Greg Knox
- Knox with the York Lions in 2026

York Lions
- Title: Defensive coordinator

Personal information
- Born: June 12, 1969 (age 57) Toronto, Ontario, Canada
- Listed height: 6 ft 1 in (1.85 m)
- Listed weight: 195 lb (88 kg)

Career information
- Position: Safety
- University: Wilfrid Laurier Golden Hawks
- CFL draft: 1992: 6th round, 47th overall pick

Career history

Playing
- 1992–1998: Calgary Stampeders

Coaching
- 2006–2012: McMaster Marauders (defensive coordinator)
- 2013: Toronto Varsity Blues (defensive coordinator)
- 2014: McMaster Marauders (defensive coordinator)
- 2015: Winnipeg Blue Bombers (linebackers coach)
- 2016–2018: McMaster Marauders (head coach) (defensive coordinator)
- 2019: Alberta Golden Bears (defensive coordinator)
- 2020–2021: Ottawa Redblacks (defensive back coach)
- 2024–present: York Lions (defensive coordinator)

Awards and highlights
- 2× Grey Cup champion (1992, 1998); CFL All-Star (1994); CFL West All-Star (1994); 2× Vanier Cup champion (1991, 2011);

= Greg Knox (Canadian football) =

Canadian gridiron football coach (born 1969)

Greg Knox (born June 12, 1969) is a Canadian football coach who is the defensive coordinator for the York Lions of U Sports football. He played professionally as a defensive back with the Calgary Stampeders for seven years where he won two Grey Cup championships (in 1992 and 1998). He is also a two-time Vanier Cup champion after winning as a player with the Wilfrid Laurier Golden Hawks in 1991 and then as a defensive coordinator with the McMaster Marauders in 2011. He was formerly the head coach of the Marauders from 2016 to 2018.

==University career==
Knox attended Wilfrid Laurier University where he played defensive back for the Wilfrid Laurier Golden Hawks. He finished his CIAU football career with a Vanier Cup championship after winning in 1991.

==Professional career==
Knox was drafted in the sixth round, 47th overall, in the 1992 CFL draft by the Calgary Stampeders. He played in 98 regular season games where he recorded 210 tackles, 22 interceptions, four sacks, and eight fumble recoveries. He won a Grey Cup championship in his rookie year in 1992 and won again in his final year in 1998. He was also named a 1994 CFL All-Star at safety after recording 10 interceptions, 57 defensive tackles, two sacks, and two fumble recoveries that year.

==Coaching career==
===McMaster Marauders===
On March 22, 2006, it was announced that Knox had been hired as the defensive coordinator for the McMaster Marauders. The Marauders qualified for the playoffs in every season he was with the team, until 2012. The Marauders won the program's first Vanier Cup title in 2011 with Knox guiding the defense, leading to him winning his first championship as a coach.

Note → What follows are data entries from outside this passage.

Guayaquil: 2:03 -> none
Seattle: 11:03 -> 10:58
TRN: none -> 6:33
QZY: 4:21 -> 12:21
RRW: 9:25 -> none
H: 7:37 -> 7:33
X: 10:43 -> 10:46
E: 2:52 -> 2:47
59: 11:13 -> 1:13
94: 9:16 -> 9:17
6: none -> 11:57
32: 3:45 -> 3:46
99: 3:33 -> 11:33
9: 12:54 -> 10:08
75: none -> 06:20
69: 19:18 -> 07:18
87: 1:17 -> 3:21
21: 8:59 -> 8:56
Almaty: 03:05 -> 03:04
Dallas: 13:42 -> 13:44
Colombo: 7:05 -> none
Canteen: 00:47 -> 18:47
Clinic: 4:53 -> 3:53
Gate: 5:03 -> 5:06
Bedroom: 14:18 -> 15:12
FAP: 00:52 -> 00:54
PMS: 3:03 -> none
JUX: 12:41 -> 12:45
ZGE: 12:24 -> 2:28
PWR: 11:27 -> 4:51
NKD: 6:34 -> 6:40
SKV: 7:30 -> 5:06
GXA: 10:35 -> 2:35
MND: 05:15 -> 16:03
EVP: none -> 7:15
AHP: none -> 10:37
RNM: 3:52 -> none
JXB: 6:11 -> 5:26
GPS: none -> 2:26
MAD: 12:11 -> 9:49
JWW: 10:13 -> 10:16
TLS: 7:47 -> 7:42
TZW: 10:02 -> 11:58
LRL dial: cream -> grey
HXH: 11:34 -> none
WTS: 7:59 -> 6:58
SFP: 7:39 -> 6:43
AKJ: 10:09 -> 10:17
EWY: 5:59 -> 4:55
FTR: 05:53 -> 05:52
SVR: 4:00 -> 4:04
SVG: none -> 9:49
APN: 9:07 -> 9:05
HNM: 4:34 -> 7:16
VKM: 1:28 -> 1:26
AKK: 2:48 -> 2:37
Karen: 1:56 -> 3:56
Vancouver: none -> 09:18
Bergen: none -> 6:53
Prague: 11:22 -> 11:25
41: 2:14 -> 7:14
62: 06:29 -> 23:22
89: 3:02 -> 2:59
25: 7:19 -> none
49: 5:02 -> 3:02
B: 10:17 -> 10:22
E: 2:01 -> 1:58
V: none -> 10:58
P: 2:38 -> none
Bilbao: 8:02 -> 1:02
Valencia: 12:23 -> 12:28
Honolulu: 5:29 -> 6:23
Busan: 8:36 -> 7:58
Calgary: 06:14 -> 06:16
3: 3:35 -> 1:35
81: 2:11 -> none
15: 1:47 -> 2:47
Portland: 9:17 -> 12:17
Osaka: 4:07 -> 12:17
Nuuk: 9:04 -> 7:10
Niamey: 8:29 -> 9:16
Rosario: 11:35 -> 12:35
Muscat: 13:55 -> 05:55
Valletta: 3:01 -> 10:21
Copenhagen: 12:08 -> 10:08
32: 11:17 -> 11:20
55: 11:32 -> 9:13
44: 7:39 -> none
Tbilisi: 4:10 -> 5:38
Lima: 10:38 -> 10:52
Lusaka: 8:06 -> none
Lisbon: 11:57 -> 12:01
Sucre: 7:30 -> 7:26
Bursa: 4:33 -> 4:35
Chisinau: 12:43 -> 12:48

===Toronto Varsity Blues===
In 2013, Knox joined the Toronto Varsity Blues football program as their defensive coordinator.

===McMaster Marauders (II)===
Knox returned to McMaster in 2014 where the team appeared in the 50th Vanier Cup, but lost to the Montreal Carabins.

===Winnipeg Blue Bombers===
It was announced on February 19, 2015, that Knox had joined the Winnipeg Blue Bombers as the team's linebackers coach. He was named the defensive backs coach for the 2016 season, but he resigned in May just prior to the start of the Blue Bombers' season to take the Head Coaching position at McMaster.

===McMaster Marauders (III)===
After Stefan Ptaszek left the Marauders to join the CFL's Hamilton Tiger-Cats, Knox was named the Marauders' interim head coach. After a 6–2 record in 2016, the interim tag was removed and Knox was named the full-time head coach. In his third year, in 2018, Knox was suspended following an interaction with a game official. After a review by the university's human resources department, Knox was fired on October 22, 2018, having coached only five games that year.

===Alberta Golden Bears===
On February 13, 2019, Knox was named the defensive coordinator for the Alberta Golden Bears. That year, the Golden Bears finished with a non-losing record for the first time since 2009 and qualified for the playoffs.

===Ottawa Redblacks===
On January 17, 2020, Knox was announced as the defensive backs coach for the Ottawa Redblacks. With the 2020 CFL season cancelled, he spent one season with the Redblacks in 2021. It was announced on April 1, 2022, that Knox had resigned from the Redblacks to take a position outside of football.

===York Lions===
On March 28, 2024, it was announced that Knox had been hired as the defensive coordinator for the York Lions.